The court was not persuaded by Ferring’s argument that even if the FDA’s prior reading of the statute was reasonable, it arbitrarily treated similarly fixed-dose combination drug products differently. Ferring argued
[I]f a single-entity drug product containing a new active ingredient is approved before a fixed-dose combination drug product containing the same active ingredient, both products – the single-entity and the combination – receive the benefit of the five-year NCE exclusivity, but if the order of the approvals had been reversed and the fixed-dose combination drug had been approved just hours before the single-ingredient product, none of the products would have been awarded NCE exclusivity.

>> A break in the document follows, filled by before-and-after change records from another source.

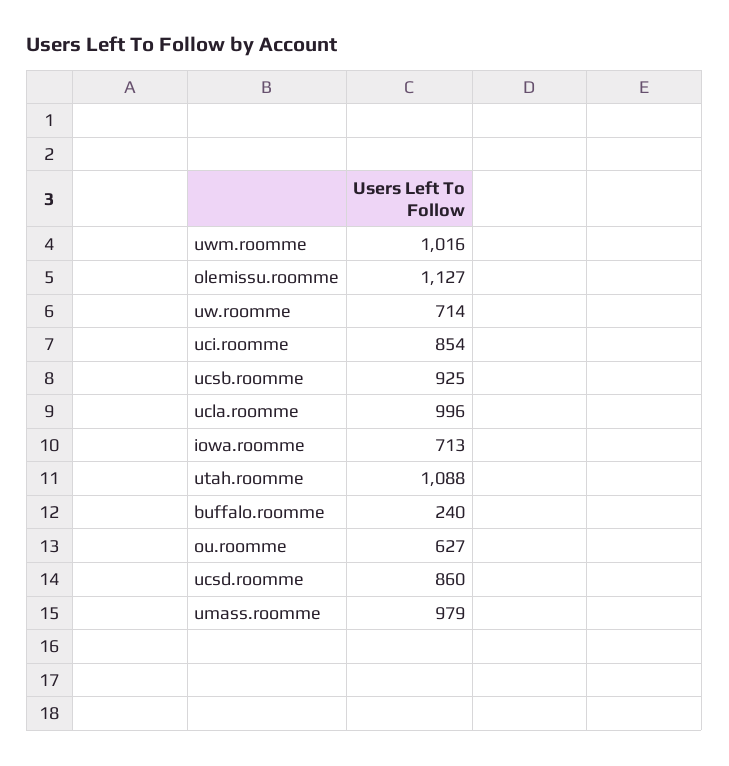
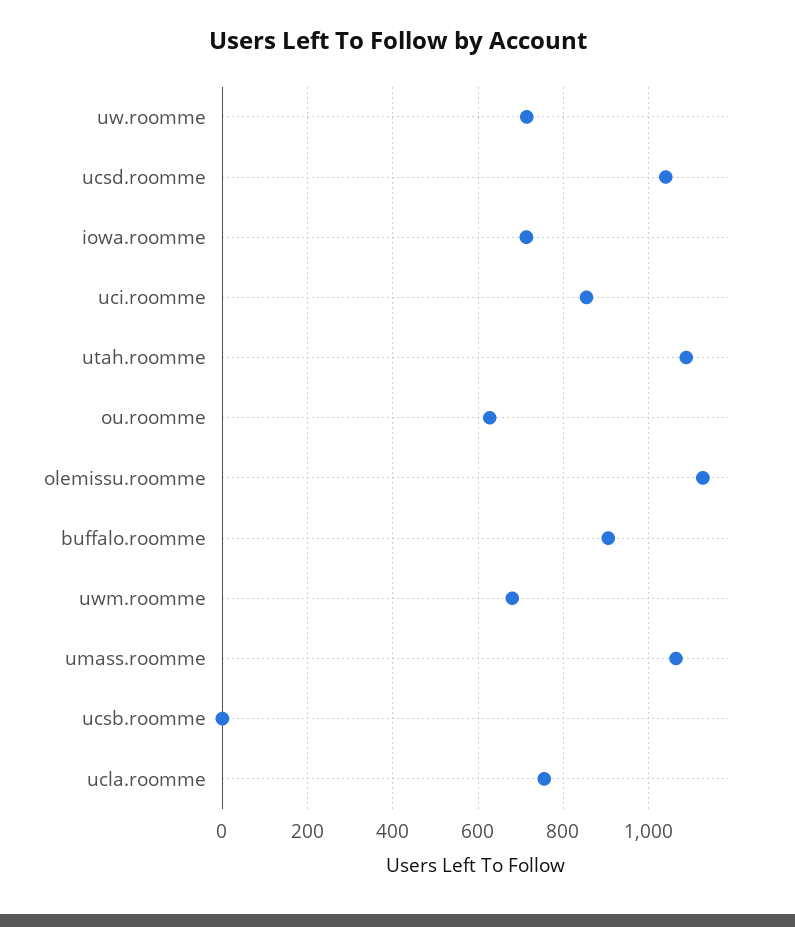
  {
-   "uwm.roomme": 1016,
+   "uwm.roomme": 680,
    "olemissu.roomme": 1127,
    "uw.roomme": 714,
    "uci.roomme": 854,
-   "ucsb.roomme": 925,
+   "ucsb.roomme": 0,
-   "ucla.roomme": 996,
+   "ucla.roomme": 760,
    "iowa.roomme": 713,
    "utah.roomme": 1088,
-   "buffalo.roomme": 240,
+   "buffalo.roomme": 900,
    "ou.roomme": 627,
-   "ucsd.roomme": 860,
+   "ucsd.roomme": 1040,
-   "umass.roomme": 979
+   "umass.roomme": 1060
  }

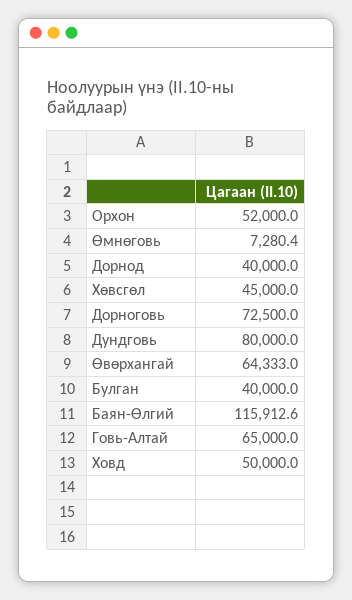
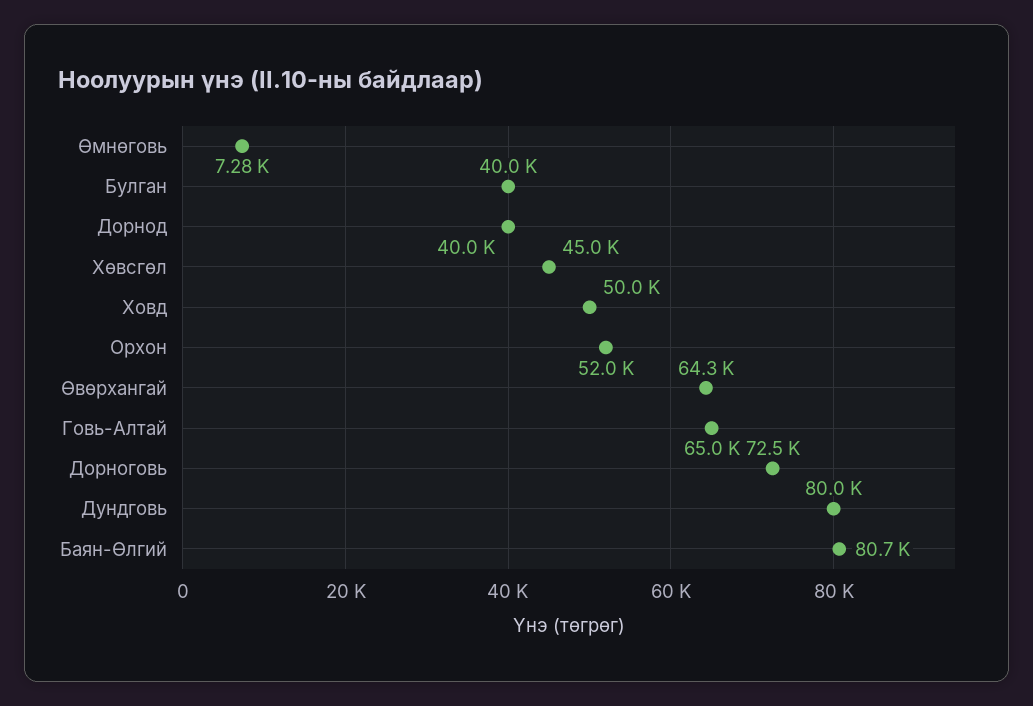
  {
    "Орхон": 52000,
    "Өмнөговь": 7280.4,
    "Дорнод": 40000,
    "Хөвсгөл": 45000,
    "Дорноговь": 72500,
    "Дундговь": 80000,
    "Өвөрхангай": 64333,
    "Булган": 40000,
-   "Баян-Өлгий": 115912.6,
+   "Баян-Өлгий": 80700,
    "Говь-Алтай": 65000,
    "Ховд": 50000
  }

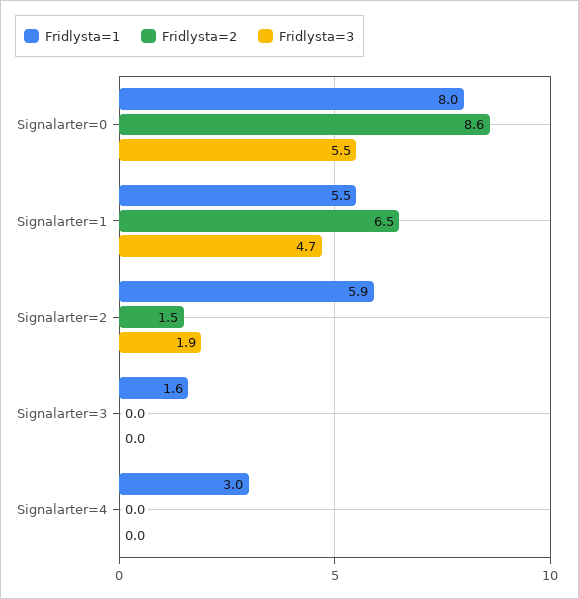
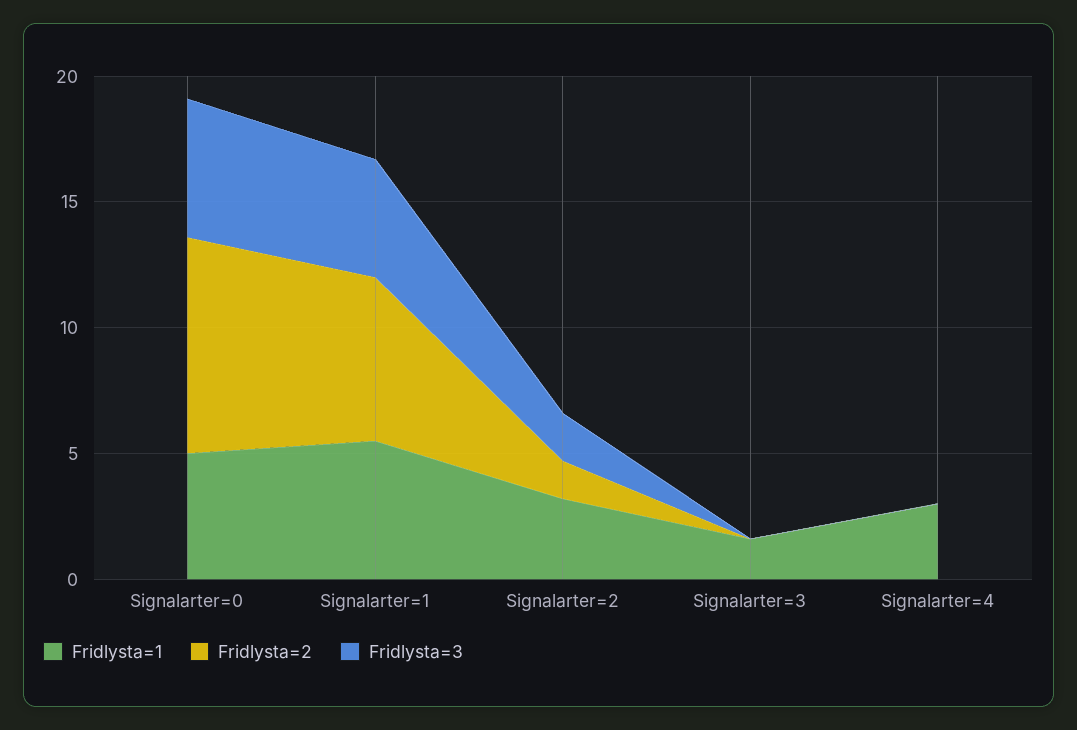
  {
    "Fridlysta=1": {
-     "Signalarter=0": 8,
+     "Signalarter=0": 5,
      "Signalarter=1": 5.5,
-     "Signalarter=2": 5.9,
+     "Signalarter=2": 3,
      "Signalarter=3": 1.6,
      "Signalarter=4": 3
    },
    "Fridlysta=2": {
      "Signalarter=0": 8.6,
      "Signalarter=1": 6.5,
      "Signalarter=2": 1.5,
      "Signalarter=3": 0,
      "Signalarter=4": 0
    },
    "Fridlysta=3": {
      "Signalarter=0": 5.5,
      "Signalarter=1": 4.7,
      "Signalarter=2": 1.9,
      "Signalarter=3": 0,
      "Signalarter=4": 0
    }
  }

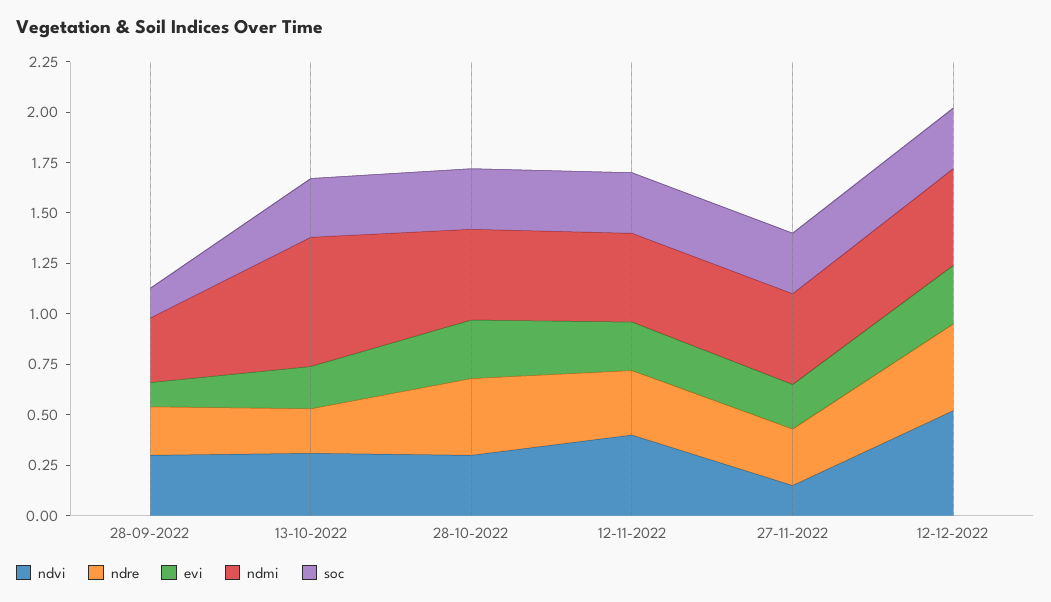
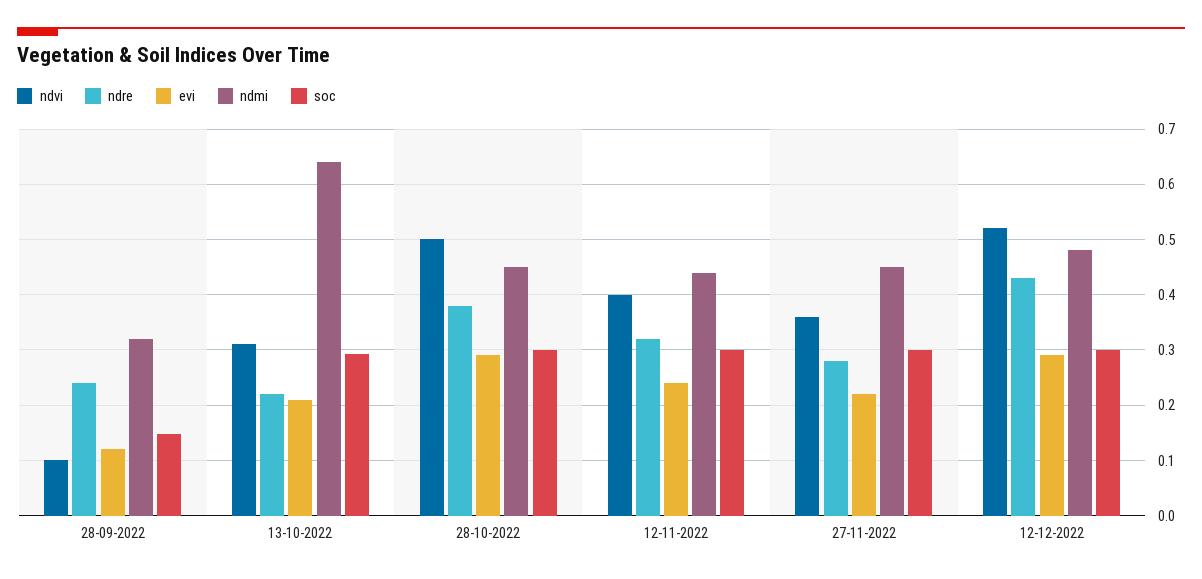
  {
    "ndvi": {
-     "28-09-2022": 0.3,
+     "28-09-2022": 0.1,
      "13-10-2022": 0.32,
-     "28-10-2022": 0.3,
+     "28-10-2022": 0.5,
      "12-11-2022": 0.4,
-     "27-11-2022": 0.15,
+     "27-11-2022": 0.36,
      "12-12-2022": 0.52
    },
    "ndre": {
      "28-09-2022": 0.24,
      "13-10-2022": 0.22,
      "28-10-2022": 0.38,
      "12-11-2022": 0.32,
      "27-11-2022": 0.28,
      "12-12-2022": 0.44
    },
    "evi": {
      "28-09-2022": 0.12,
      "13-10-2022": 0.22,
      "28-10-2022": 0.3,
      "12-11-2022": 0.24,
      "27-11-2022": 0.22,
      "12-12-2022": 0.3
    },
    "ndmi": {
      "28-09-2022": 0.32,
      "13-10-2022": 0.64,
      "28-10-2022": 0.46,
      "12-11-2022": 0.44,
      "27-11-2022": 0.46,
      "12-12-2022": 0.48
    },
    "soc": {
      "28-09-2022": 0.14,
      "13-10-2022": 0.3,
      "28-10-2022": 0.3,
      "12-11-2022": 0.3,
      "27-11-2022": 0.3,
      "12-12-2022": 0.3
    }
  }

The court pointed out that the administrative record indicates that single-entity drug products have been submitted long before (six to 18 months) combination products. Moreover, the facts of the present case are unique because Ferring’s novel active ingredient, sodium picosulfate, is not appropriate for a single-entity form.
Finally, the court declined to decide whether the FDA acted arbitrarily and capriciously by not applying the FDA’s post-2014 reinterpretation retroactively, thereby denying new chemical exclusivity (NCE) for Prepopik. Since neither party submitted ample briefing on the retroactive application of a new interpretation by an agency, the court directed the parties to file renewed motions for summary judgment to more fully address the retroactivity issues.